The thing About One Time Passwords... It is Not Secure Enough
An OTP, or One Time Password, is becoming quite a fashion these days. There are many ways to generate OTPs, and a swarm of security companies have sprung up, each offering a different variant of One Time Password technology.
This is not surprising, as even Google has awakened to the concept of OTP in securing users from phishing attacks for Google Docs and other access points.
And the herd mentality follows.
No doubt, OTP-based two factor authentication is far more secure than single factor authentication and is also cheaper.

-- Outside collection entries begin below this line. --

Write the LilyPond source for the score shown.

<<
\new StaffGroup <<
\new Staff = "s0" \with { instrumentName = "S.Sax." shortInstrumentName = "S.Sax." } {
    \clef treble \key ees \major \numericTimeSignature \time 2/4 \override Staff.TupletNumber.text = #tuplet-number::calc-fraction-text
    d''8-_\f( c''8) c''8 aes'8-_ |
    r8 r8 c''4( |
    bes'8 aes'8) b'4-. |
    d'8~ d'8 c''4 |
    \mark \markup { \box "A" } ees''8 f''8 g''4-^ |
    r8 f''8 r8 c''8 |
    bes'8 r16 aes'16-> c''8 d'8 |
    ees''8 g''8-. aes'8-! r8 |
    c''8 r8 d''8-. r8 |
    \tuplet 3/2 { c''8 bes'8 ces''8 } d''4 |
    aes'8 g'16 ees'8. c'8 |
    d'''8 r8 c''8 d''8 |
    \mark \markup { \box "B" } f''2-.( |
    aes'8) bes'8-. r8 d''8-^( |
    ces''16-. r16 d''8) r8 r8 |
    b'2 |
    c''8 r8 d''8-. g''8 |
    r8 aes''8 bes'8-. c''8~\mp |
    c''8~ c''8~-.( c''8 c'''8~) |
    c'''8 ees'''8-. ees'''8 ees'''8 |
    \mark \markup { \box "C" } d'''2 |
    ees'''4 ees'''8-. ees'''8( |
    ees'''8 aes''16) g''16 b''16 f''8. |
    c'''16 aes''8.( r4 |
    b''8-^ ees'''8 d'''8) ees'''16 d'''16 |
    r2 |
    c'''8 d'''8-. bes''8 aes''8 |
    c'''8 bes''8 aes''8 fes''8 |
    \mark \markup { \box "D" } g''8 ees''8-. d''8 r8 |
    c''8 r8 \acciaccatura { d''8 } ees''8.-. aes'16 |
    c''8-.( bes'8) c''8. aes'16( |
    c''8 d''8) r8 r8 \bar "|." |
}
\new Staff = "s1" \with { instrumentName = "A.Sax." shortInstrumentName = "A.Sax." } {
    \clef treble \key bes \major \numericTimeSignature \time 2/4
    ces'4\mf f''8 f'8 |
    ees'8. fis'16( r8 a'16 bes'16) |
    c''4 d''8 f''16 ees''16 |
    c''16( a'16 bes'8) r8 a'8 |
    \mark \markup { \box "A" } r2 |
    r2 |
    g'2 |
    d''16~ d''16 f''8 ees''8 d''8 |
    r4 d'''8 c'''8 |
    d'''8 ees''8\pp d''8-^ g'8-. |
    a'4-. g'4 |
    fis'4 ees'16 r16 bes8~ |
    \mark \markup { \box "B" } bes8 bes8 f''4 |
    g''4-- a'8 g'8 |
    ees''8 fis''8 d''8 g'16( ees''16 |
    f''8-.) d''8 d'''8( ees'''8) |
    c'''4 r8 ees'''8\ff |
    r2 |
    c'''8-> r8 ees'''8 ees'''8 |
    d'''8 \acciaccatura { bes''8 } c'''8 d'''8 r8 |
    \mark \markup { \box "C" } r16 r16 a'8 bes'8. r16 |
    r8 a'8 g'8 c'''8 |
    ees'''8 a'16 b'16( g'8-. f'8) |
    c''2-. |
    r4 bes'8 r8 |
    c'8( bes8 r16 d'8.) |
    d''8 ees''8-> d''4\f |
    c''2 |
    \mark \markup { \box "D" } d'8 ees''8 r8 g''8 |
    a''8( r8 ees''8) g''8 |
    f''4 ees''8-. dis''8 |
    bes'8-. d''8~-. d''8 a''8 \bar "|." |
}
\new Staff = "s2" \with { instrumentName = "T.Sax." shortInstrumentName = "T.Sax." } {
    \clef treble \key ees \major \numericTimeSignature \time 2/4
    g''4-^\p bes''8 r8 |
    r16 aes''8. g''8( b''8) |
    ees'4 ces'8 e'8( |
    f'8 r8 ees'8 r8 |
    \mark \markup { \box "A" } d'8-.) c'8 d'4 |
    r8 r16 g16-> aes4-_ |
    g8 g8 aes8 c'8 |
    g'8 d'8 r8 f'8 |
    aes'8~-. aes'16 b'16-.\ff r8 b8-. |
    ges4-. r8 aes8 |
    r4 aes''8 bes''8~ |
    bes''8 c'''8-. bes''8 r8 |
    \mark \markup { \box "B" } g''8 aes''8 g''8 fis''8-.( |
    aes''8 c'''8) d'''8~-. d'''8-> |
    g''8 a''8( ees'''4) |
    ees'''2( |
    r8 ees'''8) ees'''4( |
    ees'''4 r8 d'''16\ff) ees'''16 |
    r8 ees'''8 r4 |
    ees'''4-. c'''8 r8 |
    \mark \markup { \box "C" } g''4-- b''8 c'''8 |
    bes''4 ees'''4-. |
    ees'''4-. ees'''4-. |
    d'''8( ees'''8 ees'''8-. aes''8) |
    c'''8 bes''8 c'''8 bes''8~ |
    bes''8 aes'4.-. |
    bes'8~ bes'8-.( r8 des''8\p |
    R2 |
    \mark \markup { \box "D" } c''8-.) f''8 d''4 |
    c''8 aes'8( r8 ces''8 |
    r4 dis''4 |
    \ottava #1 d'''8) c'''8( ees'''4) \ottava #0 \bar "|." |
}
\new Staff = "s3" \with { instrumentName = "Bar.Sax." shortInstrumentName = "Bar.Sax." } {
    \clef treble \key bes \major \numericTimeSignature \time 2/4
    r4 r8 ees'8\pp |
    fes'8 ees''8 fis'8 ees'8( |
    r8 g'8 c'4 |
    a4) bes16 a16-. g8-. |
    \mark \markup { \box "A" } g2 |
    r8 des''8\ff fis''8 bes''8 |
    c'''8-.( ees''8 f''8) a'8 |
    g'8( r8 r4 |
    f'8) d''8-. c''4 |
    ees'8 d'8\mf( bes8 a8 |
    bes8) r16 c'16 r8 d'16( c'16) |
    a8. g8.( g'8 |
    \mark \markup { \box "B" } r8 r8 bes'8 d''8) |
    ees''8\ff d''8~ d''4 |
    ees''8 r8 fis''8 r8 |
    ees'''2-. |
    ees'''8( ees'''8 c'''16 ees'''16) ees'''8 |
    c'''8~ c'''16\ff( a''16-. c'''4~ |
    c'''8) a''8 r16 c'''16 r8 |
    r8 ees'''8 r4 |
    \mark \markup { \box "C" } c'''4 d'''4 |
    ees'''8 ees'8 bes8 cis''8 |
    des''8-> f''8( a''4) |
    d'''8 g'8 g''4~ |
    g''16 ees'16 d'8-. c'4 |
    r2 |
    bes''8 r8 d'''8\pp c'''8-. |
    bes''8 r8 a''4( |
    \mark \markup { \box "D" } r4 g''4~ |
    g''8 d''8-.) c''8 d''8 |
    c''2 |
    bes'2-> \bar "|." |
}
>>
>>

But, is it really secure enough to thwart the efforts of dedicated hackers who have broken into highly secured government and defense enterprises deploying even far more secured solutions?
I do not think so.
OTP is equally vulnerable because the action remains on the same device that the first layer of authentication occurs (username and password).
For example, if a victim's computer is already vulnerable to key-loggers and other malware that can track what the victim is keying-in, and also take action based on the victim's activity, even a one time password would fail.
The following case scenario explain how the vulnerability occurs:
The victim enters the username and password and clicks on the button to generate the one time password. The OTP either appears on a proprietary device or is sent as an SMS to their cellphone.
The page where the victim has to enter first factor credentials is already being tracked and that information captured. Then the victim enters the OTP in the field provided and the malware detects this activity and then disconnects the victim.
Before this, it has already captured both factors of authentication credentials.
This information can now be used by the hacker to access the victim's account from another computer, and switch off the two factor authentication option as well as change the first factor credentials - the username and password.
By the time all this happens and the victim connects and tries to sign in again, he cannot as his account has already been hijacked.
There are other social engineering scenarios that could do the same thing, such as if the victim receives a phone call before he clicks on the sign in button and is caused to move away from the computer, etc.
People who write sophisticated malware know a lot more tricks that can defeat what OTP security solutions offer.